To add to all this, we have the ominous threat of more free trade agreements, fluctuations in agrarian prices and the already ruinous crisis the peasantry faces today, which has resulted in 2,16,500 farmers’ suicides over the last one decade and a half, with the figure peaking at 17,368 in 2008-09. The budget does nothing to reassure the farmers and agricultural labour that the government is concerned about their suicides and hunger deaths. It seems to be going on with business as usual.
This essentially means going ahead with the corporatisation of agriculture and unleashing speculators on the agrarian market, forcing both distress sales and distress production. All these are likely to go on as before. Ashok Gulati, director of the International Food Policy Research Institute, states: “It’s an average budget and lacks the reforms agriculture needed. The steps cannot give you sustained growth in agriculture.” Eminent agronomist, M S Swaminathan, chairman of the Farmers Commission, saw it as an opportunity missed on the global scale to make our agriculture pay, while even a number of the members of the National Advisory Council headed by Congress president, Sonia Gandhi spoke of it as being “unimaginative.”
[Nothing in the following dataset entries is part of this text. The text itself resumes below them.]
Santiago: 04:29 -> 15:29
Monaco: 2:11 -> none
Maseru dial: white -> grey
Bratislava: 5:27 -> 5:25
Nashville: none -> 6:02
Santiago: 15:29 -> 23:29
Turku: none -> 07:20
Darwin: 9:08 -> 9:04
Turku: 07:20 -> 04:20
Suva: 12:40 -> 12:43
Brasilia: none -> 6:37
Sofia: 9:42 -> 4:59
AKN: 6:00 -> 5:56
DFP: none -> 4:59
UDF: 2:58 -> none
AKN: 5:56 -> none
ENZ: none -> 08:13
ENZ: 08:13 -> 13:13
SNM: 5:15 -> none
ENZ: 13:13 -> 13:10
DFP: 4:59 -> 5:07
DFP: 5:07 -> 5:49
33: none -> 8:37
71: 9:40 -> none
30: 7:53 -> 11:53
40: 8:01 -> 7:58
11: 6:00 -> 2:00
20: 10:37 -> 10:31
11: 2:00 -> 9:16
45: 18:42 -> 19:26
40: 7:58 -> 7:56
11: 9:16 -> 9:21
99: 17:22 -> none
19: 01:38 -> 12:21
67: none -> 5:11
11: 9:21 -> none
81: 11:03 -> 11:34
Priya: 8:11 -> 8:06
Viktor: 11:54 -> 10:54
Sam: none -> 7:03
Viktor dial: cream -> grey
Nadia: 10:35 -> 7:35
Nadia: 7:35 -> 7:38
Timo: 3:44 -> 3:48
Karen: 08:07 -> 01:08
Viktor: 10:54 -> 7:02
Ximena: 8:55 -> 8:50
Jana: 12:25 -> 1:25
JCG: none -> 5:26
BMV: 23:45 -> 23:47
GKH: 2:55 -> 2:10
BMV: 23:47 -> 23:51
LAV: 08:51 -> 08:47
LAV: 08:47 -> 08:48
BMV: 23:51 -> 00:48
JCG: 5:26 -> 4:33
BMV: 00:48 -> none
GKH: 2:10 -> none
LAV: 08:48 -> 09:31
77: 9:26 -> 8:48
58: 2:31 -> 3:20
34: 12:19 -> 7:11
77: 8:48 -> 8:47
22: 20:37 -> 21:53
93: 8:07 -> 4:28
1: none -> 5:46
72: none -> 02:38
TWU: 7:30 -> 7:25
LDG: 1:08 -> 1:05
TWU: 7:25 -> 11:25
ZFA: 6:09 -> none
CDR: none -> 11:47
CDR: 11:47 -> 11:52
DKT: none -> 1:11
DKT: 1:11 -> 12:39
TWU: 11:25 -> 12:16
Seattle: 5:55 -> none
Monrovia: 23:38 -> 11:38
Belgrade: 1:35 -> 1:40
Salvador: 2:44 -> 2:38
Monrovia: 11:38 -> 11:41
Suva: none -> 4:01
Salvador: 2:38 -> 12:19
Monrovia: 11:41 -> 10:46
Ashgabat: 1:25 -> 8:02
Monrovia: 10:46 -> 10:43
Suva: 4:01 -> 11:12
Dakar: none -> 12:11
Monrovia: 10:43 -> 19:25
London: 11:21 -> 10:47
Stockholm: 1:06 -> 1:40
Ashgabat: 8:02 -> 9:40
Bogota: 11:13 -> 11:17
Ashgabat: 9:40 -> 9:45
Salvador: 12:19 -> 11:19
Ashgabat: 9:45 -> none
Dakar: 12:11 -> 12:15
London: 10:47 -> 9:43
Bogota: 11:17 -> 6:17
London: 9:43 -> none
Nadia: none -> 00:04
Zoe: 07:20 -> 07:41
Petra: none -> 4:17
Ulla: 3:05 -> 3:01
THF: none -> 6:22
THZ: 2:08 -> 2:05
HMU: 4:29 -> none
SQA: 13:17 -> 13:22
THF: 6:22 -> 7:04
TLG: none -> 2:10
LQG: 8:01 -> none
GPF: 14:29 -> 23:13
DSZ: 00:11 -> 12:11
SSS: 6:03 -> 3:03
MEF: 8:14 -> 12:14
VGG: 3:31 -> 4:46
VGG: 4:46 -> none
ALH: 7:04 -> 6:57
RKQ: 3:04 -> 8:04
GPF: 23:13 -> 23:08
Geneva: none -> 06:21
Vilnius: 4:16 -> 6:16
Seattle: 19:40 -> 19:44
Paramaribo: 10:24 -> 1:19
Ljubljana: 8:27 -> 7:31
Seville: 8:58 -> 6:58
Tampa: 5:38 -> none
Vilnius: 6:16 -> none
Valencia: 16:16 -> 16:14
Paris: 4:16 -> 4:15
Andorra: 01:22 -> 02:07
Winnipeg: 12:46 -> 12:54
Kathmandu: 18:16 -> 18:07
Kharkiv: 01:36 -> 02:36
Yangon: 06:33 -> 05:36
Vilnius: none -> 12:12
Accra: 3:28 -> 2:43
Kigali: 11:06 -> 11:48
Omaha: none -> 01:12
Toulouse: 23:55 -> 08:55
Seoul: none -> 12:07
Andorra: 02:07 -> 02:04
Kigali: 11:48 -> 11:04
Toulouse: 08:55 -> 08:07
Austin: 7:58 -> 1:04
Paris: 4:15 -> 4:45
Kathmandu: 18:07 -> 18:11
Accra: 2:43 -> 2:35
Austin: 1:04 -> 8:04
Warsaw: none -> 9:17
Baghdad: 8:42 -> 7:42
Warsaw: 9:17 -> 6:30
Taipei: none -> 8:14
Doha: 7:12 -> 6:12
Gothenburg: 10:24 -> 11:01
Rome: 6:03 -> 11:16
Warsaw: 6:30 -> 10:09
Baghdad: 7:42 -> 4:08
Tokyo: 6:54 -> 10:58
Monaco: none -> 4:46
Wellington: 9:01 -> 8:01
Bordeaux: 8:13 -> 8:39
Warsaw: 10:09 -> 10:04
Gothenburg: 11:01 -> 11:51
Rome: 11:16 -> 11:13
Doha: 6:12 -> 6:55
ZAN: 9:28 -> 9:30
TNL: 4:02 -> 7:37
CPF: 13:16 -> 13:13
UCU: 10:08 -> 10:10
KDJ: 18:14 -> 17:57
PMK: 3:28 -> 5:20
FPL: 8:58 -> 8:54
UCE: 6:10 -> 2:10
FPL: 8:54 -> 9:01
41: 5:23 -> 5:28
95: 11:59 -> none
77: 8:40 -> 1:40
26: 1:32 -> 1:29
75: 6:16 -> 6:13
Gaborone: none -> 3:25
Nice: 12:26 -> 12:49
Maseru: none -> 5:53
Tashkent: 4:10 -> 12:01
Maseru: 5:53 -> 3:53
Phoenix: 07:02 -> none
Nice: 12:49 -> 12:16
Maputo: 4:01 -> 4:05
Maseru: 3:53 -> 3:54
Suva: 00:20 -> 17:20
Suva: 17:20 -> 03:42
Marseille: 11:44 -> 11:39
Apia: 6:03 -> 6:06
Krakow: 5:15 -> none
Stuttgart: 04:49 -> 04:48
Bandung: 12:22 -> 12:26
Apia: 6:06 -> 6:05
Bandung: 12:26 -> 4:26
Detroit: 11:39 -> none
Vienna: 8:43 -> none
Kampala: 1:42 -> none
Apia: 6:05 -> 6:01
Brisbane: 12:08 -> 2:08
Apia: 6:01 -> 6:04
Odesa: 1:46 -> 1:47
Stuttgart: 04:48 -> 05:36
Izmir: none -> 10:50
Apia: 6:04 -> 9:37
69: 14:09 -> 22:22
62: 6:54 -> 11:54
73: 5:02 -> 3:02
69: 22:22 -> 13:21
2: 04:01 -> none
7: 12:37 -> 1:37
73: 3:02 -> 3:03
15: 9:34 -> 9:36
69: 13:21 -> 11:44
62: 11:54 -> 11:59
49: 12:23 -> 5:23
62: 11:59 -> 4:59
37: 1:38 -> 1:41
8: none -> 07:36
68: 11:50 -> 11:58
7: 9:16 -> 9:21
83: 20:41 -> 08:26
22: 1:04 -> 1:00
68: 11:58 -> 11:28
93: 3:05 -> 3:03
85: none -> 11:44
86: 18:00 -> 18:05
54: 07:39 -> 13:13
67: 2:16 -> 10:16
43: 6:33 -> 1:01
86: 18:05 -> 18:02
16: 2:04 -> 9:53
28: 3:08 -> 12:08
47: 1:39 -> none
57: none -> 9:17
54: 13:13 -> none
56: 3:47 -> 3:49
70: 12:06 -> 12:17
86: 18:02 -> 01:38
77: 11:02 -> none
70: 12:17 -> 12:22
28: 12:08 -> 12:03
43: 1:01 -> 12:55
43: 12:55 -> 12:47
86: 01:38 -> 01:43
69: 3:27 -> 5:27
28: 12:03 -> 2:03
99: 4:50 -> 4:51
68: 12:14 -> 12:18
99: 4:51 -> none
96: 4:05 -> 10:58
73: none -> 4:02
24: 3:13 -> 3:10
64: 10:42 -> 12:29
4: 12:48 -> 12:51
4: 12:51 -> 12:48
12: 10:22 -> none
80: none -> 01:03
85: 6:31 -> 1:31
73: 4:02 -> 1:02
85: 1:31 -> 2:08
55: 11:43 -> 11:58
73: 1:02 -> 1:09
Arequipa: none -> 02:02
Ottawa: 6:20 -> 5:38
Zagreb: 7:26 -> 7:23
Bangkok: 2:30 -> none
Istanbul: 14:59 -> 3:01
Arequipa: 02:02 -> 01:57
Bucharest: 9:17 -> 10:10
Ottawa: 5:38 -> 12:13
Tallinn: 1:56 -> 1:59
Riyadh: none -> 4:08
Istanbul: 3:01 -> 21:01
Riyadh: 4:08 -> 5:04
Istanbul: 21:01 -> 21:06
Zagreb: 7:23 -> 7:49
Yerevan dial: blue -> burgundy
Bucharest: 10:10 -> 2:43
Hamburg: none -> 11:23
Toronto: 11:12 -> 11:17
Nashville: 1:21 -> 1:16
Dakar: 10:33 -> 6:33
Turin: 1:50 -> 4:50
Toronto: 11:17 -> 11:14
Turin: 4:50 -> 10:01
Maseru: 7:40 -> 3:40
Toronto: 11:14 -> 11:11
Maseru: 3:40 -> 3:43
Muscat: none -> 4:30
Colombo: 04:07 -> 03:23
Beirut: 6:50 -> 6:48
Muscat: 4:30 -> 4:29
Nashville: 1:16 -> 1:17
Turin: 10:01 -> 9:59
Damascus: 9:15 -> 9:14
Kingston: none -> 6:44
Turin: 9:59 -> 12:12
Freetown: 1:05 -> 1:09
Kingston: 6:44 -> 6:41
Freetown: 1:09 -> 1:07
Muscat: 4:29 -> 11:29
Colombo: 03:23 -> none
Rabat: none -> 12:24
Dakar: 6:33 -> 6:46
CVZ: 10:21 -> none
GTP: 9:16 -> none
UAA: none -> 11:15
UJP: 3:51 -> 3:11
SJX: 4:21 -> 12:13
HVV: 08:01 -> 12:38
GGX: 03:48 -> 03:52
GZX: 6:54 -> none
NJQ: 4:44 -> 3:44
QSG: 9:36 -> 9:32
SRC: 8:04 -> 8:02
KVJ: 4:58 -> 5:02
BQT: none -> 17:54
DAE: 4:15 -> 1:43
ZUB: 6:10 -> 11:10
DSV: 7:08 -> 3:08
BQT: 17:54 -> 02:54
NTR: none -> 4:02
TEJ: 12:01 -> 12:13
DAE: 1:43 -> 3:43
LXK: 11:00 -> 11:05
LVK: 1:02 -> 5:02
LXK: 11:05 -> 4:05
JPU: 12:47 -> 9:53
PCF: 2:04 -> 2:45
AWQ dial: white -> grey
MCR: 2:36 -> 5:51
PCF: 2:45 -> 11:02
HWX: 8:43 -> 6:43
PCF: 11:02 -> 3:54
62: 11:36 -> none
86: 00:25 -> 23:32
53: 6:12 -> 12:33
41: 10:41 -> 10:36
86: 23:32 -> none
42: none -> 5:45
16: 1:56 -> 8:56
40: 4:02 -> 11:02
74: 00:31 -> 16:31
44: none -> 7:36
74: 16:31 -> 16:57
These are understatements. If one looks at the allocations for public health schemes, the nation vector borne disease control programme (which includes malaria) has been reduced by 23 per cent, routine immunisation by 17 per cent, the national TB control programme by 11 per cent, and the trachoma and blindness control programme by 4 per cent. Thus one realises that this budget cannot but deepen the crisis of agricultural viability. The promise of coupons to farmers instead of fertiliser subsidy and to consumers instead of the PDS will both create problems of delivery and wreck the already existing institutions of support to the farmers as well as consumers. What we can therefore expect is more sales of land, more suicides and more insecurity of life and livelihood in the rural areas. This is hardly the price the majority of our fellow citizens should be expected to pay to ensure that a handful of corporates profit from the increasing ruin and misery, as the budget seems to be bent on doing. In fact, nothing less than the reversal of these anti-people policies will do. It is thus the bounden duty of the organised movements of the peasantry and agricultural labour to join hands with the working class to ensure these policies are reversed.